The General Data Protection Regulation (GDPR) is aimed at extensive harmonization of data protection in the EU, and will be applicable with effect from May 25, 2018. The GDPR will replace the current EU Data Protection Directive (Directive 95/46/EC) and will be directly applicable in all EU member states.
The new regulations mean that German employers will also have to prepare for changes as regards the protection of employees’ personal data. The German legislator has implemented the escape clause in the GDPR concerning employment law in the new Section 26 BDSG (German Federal Data Protection Act). This will become applicable at the same time as the GDPR and will essentially correspond to the current Section 32 BDSG. Employers should however pay attention to several points.
Consent is one of several possibilities for the lawfulness of data processing. It is particularly important that consent is given voluntarily by the data subject. The new Section 26 (2) BDSG- now expressly regulates consent in the context of an employment relationship. The legislator also offers help concerning the question of how this must be done and when voluntariness is given. Any consent already issued in the past will however remain effective, provided it has been legally obtained.
Art. 88 (1) GDPR as well as the new Section 26 BDSG now also expressly regulate that the processing of personal data on the basis of works agreements is admissible. The works agreements must of course comply with the data protection standard of the GDPR. If they lower the standard of protection and if data processing in accordance with the provisions of any such works agreement is continued, there is a risk of a fine. It is therefore advisable to check all existing works agreements in terms of their compatibility with the new data protection law. It may be advisable to conclude a general works agreement. This can be used as guideline for the implementation of the GDPR, and can include rules on how existing works agreements should be adapted to the new data protection law in future.

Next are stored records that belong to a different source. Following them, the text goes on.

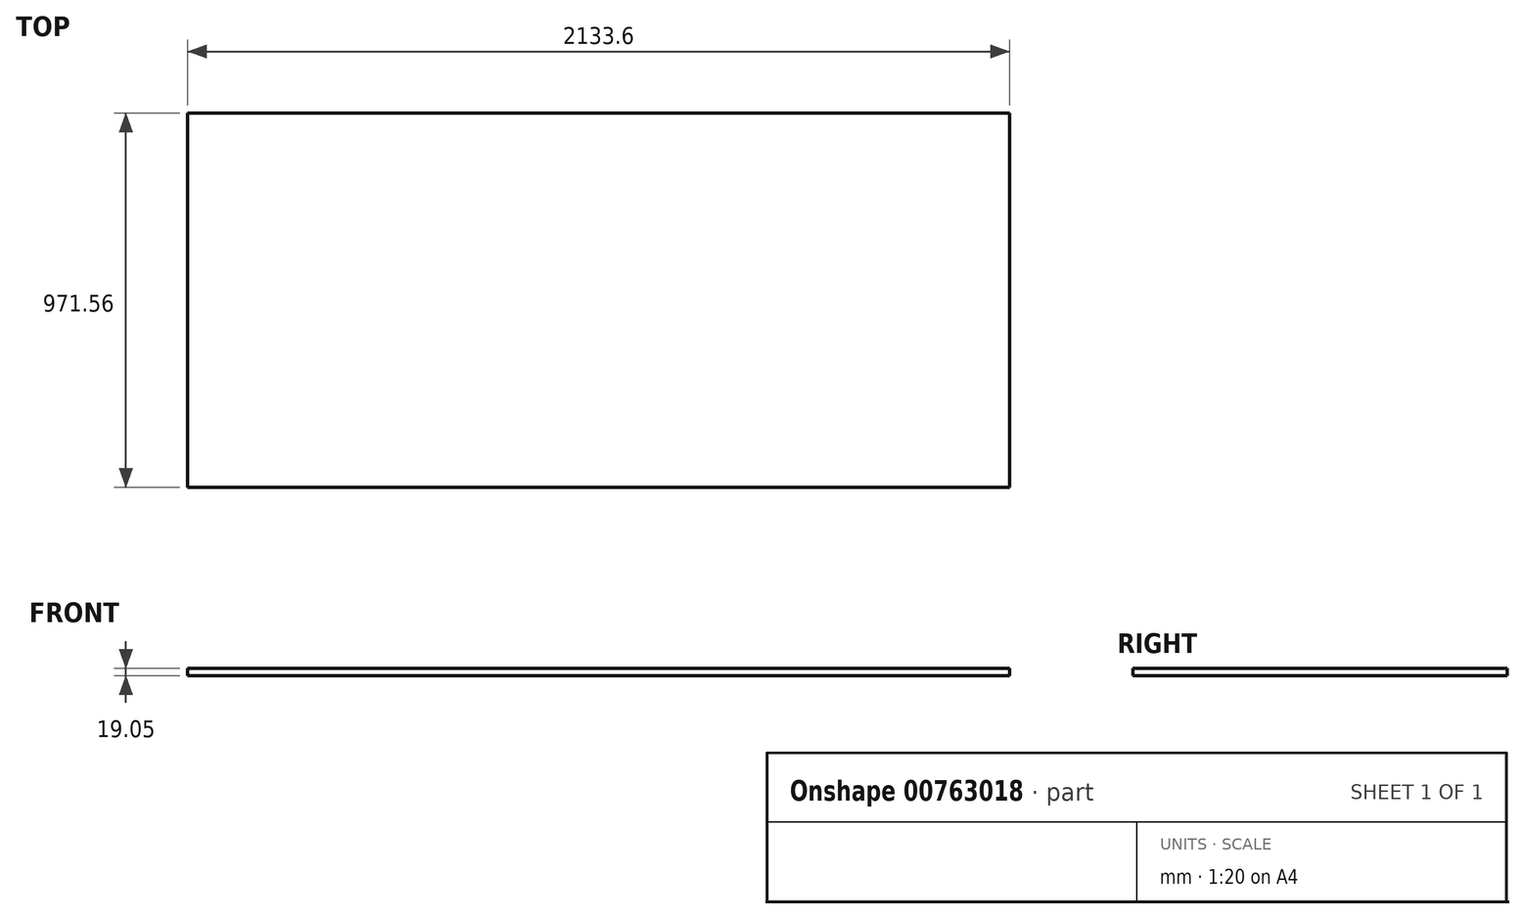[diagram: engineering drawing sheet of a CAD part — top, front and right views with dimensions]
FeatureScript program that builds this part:
annotation { "Feature Type Name" : "Feature", "Feature Type Description" : "" }
export const myFeature = defineFeature(function(context is Context, id is Id, definition is map)
    precondition{}
    {
        {
            var Q0;
            Q0=qCreatedBy(makeId("Top.planeOp"),FACE);
            var sketch = newSketch(context, id + "F0", { "sketchPlane" : qUnion([Q0])});
            skLineSegment(sketch, "E0.bottom", {"start": v(1066.8, 485.78) * mm, "end": v(-1066.8, 485.78) * mm});
            skLineSegment(sketch, "E0.top", {"start": v(1066.8, -485.78) * mm, "end": v(-1066.8, -485.78) * mm});
            skLineSegment(sketch, "E0.left", {"start": v(1066.8, 485.78) * mm, "end": v(1066.8, -485.78) * mm});
            skLineSegment(sketch, "E0.right", {"start": v(-1066.8, 485.78) * mm, "end": v(-1066.8, -485.78) * mm});
            skPoint(sketch, "E0.middle", {"position": v(0, 0) * mm});
            skSolve(sketch);
        }
        {
            var Q0;
            Q0=makeQuery(id+"F0.imprint","IMPRINT",FACE,{"disambiguationData":[TD([[makeQuery(id+"F0.imprint","IMPRINT",EDGE,{"derivedFrom":sQuery(id+"F0.wireOp",EDGE,"E0.bottom")}),1.0]])]});
            extrude(context, id + "F1", {"entities" : qUnion([Q0]), "depth" : 19.05 * mm, "offsetDistance" : 25.4 * mm});
        }
    });
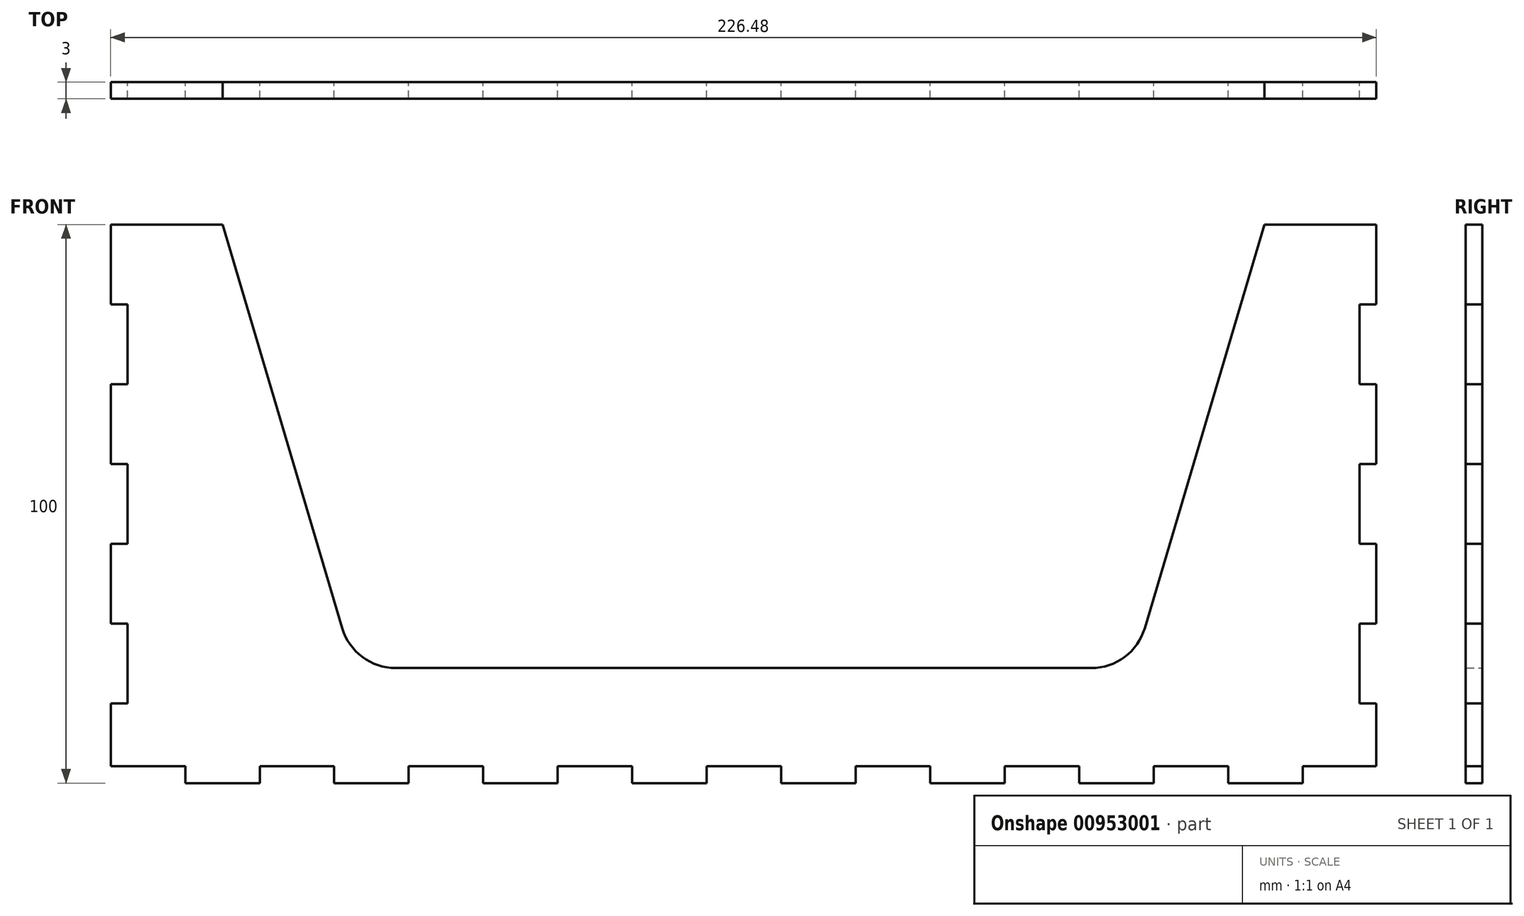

The current Section 5 BDSG includes the commitment to data secrecy on the part of the persons involved in data processing. While this express rule will cease to apply, the GDPR does however establish principles that are to be observed during all data processing, and compliance with which must be demonstrated by the controller. For example, technical and organizational measures are required in order to be able to guarantee and demonstrate that processing is carried out in accordance with the GDPR. Consequently, a written commitment to comply with data protection requirements must still be obtained from the employees.
As is currently the case, the new law likewise does not contain any privileges related to data exchange within a group of companies. Rather, the same conditions apply for the lawfulness of data transfer as with respect to other third parties. The new law does however at least facilitate the exchange of personal data within a group of companies for internal administration purposes. Corresponding forwarding and processing can be legitimized on the basis of such purposes. However, even in these cases, the justified interest must be defined and weighed against the interests of the employee. The mere, unspecified desire to forward the data will still not suffice.
Employers should use the time remaining before the GDPR becomes applicable and check any related need for adaptation: any consent given should be checked and updated in the immediate future, the commitment to the principles of the GDPR should be ensured, and works agreements should be subjected to a compatibility check.